At T+68h, we changed our defensive loadout to have 100 potential drones, which greatly increased efficiency of this strategy.

We even had enough drones to win against enemies that were splitting their attacking ship to detonate all of them, trying to kill several of our drones at once.

Some enemies were really good at shooting down our drones, though. In this game we were just 3 ticks shy of winning as defenders, but they shot up all our ships.

Sometimes, though, we were lucky. In this game enemy splits their ship multiple time, but they all fly in lockstep, looking like a single point on the map. We managed to shoot and kill them all.

So in the end, our strategy was this:

- When attacking, start with 134 fuel, 64 guns, 10 coolers and 1 "ship"

- When defending, start with 158 fuel, no guns, 8 coolers and 100 "ships"

- Steer towards or away from the enemy ship, depending on the role, while avoiding the planet and going out of bounds of the game area.

- If no direction will move us closer to (or away from) our target, see if we can just coast for 100 turns. If not, correct in the direction that would avoid planet collision.

- If we hit the planet in the next 10 ticks, aggressively accelerate to achieve close flyby.

- Split off ships with 1 fuel when defending, if they have a chance to coast for at least 100 ticks

- Shoot when attacking, as long as we don't overheat. We did not know that direction matters, so we don't account for that

- When attacking, detonate if the opposing ship could be killed with 190 damage and is in range (again, we did not know the proper damage formula).

→ The data:
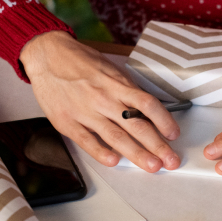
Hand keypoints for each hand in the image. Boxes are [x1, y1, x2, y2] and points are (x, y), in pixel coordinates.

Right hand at [20, 31, 180, 171]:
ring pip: (116, 136)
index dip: (164, 120)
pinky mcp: (67, 122)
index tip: (174, 134)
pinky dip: (101, 152)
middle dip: (157, 146)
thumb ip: (126, 89)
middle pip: (136, 125)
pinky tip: (113, 161)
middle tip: (171, 160)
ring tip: (152, 166)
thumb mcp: (109, 69)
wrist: (47, 54)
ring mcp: (85, 111)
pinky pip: (87, 140)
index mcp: (117, 84)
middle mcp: (104, 98)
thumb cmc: (79, 61)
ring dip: (136, 154)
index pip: (147, 104)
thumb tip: (146, 109)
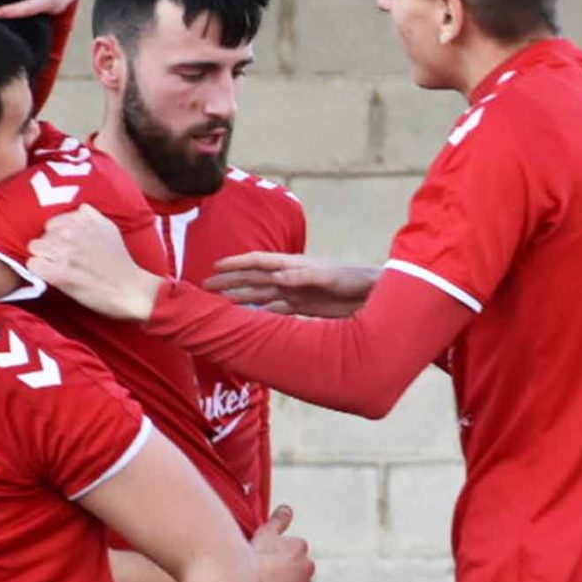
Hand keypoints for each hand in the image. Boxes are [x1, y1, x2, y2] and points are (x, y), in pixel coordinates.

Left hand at [32, 207, 161, 320]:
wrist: (130, 289)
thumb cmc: (121, 263)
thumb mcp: (110, 229)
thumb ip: (92, 217)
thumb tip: (80, 210)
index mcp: (82, 219)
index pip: (53, 223)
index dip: (58, 238)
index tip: (68, 249)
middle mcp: (70, 231)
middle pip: (42, 235)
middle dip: (51, 247)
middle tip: (66, 261)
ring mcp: (63, 252)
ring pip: (35, 248)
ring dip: (44, 258)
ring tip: (58, 269)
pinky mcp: (58, 273)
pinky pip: (33, 265)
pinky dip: (40, 271)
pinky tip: (53, 277)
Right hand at [206, 251, 375, 317]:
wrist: (375, 294)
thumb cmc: (355, 279)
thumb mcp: (330, 277)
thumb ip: (304, 277)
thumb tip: (276, 278)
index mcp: (294, 265)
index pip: (259, 262)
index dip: (237, 264)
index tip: (215, 266)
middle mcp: (291, 278)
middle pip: (254, 279)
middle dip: (231, 281)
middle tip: (206, 286)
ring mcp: (297, 292)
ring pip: (262, 294)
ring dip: (241, 297)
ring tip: (220, 303)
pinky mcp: (305, 307)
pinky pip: (277, 310)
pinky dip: (261, 314)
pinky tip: (247, 319)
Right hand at [252, 505, 314, 581]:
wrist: (253, 580)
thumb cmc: (258, 554)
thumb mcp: (267, 532)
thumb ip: (279, 520)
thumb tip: (287, 509)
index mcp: (300, 546)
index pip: (294, 551)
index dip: (279, 556)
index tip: (268, 559)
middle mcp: (307, 566)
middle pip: (297, 569)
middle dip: (286, 572)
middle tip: (268, 574)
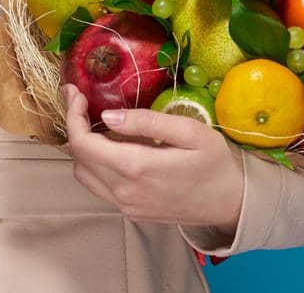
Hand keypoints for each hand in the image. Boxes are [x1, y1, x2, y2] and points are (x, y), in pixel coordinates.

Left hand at [61, 83, 243, 231]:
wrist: (231, 202)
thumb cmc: (215, 162)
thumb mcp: (190, 132)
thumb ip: (147, 122)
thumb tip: (108, 116)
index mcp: (136, 168)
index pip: (83, 144)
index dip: (72, 115)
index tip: (74, 92)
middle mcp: (124, 192)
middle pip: (78, 159)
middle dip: (74, 126)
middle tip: (82, 100)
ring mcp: (127, 206)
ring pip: (84, 176)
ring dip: (84, 149)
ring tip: (98, 123)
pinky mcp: (132, 212)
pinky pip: (100, 187)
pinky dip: (97, 165)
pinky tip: (116, 147)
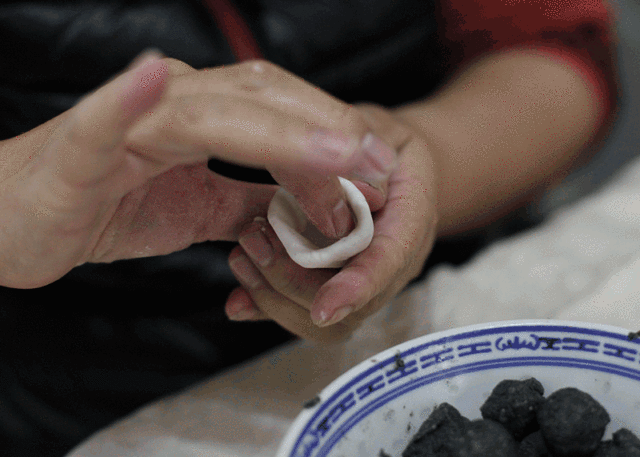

→ Work to complete:
• a. Translate this sentence from the game strategy write-up into Spanish: "Some enemies were really good at shooting down our drones, though."
• b. Please shorten the paragraph in the game strategy write-up that begins "Sometimes, though, we were lucky," keeping its main facts.
• c. Pick up the game strategy write-up after its last line and carry it forward.

→ Task-by-task answers:
• a. Sin embargo, algunos enemigos eran realmente buenos derribando nuestros drones.

• b. We sometimes got lucky. In one game the enemy split its ship several times, but every piece flew in lockstep and looked like a single point on the map, so we shot and killed them all.

• c.
This allowed us to get 26th place on the final leaderboard, and the highest place we had during contest was 14th, in round 4.

In total, 95 teams were participating in the battles, of which only 65 scored some points.

Still, we scored better than some teams that I recognized: TDB, THIRTEEN, WILD BASHKORT MAGES, Skobochka.

All things considered, this is a solid win in my book.

Especially considering what we did not know or did not do:

- That blast damage rapidly decreases with distance

- That shooting damage depends on direction (remember the mysterious picture from the start of the post? That was the explanation of how shooting damage works)

- That is is possible to get 128 coolers by completing minigame in the Galaxy

- That it is possible to get x2 acceleration by completing minigame in the Galaxy

- That it was possible to figure out the meaning of all the ship stats AND observe ship splitting command in the tutorial missions in the Galaxy

- That there was a formula that describes the relationship between different ship stats and the max number you can have for each

- That ship stats defined detonation damage

- We only steered one ship and ignored all the enemy ships but first

What is in the name?

I promised to explain the team name. Before contest, we agreed that we don't want to solve yet another bot programming problem that devolves to finding the best routes on the map or in some search space with A* algorithm or something similar. Our commitment was so strong and we codified it in the team name :)

And here is why fictitious observatory was called Pegovka : пегий is an equine coat color, dark color with large white patches. Пеговка (Pegovka) is a traditional way to construct a village name from that word, very much like German "-ingen". Коурый is another equine coat color, somewhat reddish. Коуровка (Kourovka) is a very real observatory near Ekaterinburg, Russia

Word from the organizers

While we were programming ship battles, we largely ignored discord, and it seems that lots of other teams did so as well, so I have no interesting quotes from you.

However, after the contest others and I managed to speak with the organizers who said the following:


Participant
: I feel sorry for the organizers who have clearly put in an immense amount of work and are now faced with all this negativity.

Organizer: but we probably deserve it for failing to meet expectations of so many people, experienced and new participants alike. That's the hard truth.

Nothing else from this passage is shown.